We also constructed two plasmids and three plasmids system with GFP as their reporter gene. These systems were transfected into T24, a kind of bladder cancer cell. The working efficiency of our orthogonal system can be detected by comparing the luminescence intensity of green fluorescent of each groups. Two plasmids system is composed of hUPll-AckRS-GFP(amber mutated) and hTERT-tRNA. And the construction members of three plasmids system include hUPll-AckRS, hTERT-tRNA and SV40-GFP(amber mutated). Each system is divided into two groups: one have Ack in the medium and another one do not have Ack. Adding a positive control group, which is constructed by hUPll-GFP(wild-type), we have five groups of bladder cancer cells in total. Luminescent intensity results are shown in Fig. 3.

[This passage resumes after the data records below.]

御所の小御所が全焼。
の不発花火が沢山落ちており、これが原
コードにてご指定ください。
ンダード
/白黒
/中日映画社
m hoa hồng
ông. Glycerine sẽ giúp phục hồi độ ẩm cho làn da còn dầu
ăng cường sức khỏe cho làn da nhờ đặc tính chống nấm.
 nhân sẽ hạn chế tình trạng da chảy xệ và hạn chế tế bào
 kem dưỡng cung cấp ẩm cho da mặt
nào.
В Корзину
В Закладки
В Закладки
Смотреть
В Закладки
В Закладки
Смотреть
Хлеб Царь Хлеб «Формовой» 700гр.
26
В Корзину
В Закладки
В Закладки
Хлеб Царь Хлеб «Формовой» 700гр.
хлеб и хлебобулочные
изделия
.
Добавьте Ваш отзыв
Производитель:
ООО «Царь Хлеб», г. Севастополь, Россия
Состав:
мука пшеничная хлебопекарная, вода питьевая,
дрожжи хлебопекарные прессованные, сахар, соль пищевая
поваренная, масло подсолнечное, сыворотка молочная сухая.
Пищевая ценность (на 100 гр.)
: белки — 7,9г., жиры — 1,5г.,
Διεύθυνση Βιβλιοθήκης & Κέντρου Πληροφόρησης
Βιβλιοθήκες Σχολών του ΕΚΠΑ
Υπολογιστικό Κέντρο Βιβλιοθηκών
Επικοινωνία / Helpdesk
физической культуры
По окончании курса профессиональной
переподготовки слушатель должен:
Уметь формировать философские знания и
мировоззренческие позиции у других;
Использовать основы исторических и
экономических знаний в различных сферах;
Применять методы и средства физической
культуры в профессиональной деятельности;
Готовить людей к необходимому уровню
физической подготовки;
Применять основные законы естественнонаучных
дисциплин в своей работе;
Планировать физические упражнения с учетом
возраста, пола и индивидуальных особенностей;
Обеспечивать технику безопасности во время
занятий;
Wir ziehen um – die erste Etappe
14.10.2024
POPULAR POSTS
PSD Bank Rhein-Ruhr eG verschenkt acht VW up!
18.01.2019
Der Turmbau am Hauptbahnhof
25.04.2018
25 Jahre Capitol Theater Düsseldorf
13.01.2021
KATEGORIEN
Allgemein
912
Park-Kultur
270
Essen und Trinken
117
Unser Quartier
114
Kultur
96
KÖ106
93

As we can see, no cell in Two Plasmids-no Ack Group and Three Plasmids-no Ack Group produce green fluorescent light. In Two Plasmids-with Ack Group and Three Plasmids-with Ack Group, however, is full of luminescent cells. From this result, we can tell our orthogonal system work efficiently.

Sequence and Features

Design Notes

Both shTERT promoter and tRNA are achieved from Shenzhen Second People's Hospital. We designed primers and amplified the gene sequences from psi-Check2 vector. Using 3A Assembly method, we constructed hTERT and tRNA in pSB1C3.

Source

Both shTERT promoter and tRNA are achieved from Shenzhen Second People's Hospital.

References

[1]Zhuang CL, Fu X, Liu L, et al. Synthetic miRNA sponges driven by mutant hTERT promoter selectively inhibit the progression of bladder cancer. Tumor Biol. 2015

[2]Wu S, Huang P, Li C, Huang Y, Li X, Wang Y, et al. Telomerase reverase transcriptase gene promotor mutations help discern the origin of urogenital tumors: a genomic and molecular study. Eur Urol. 2014;65(2):274–7.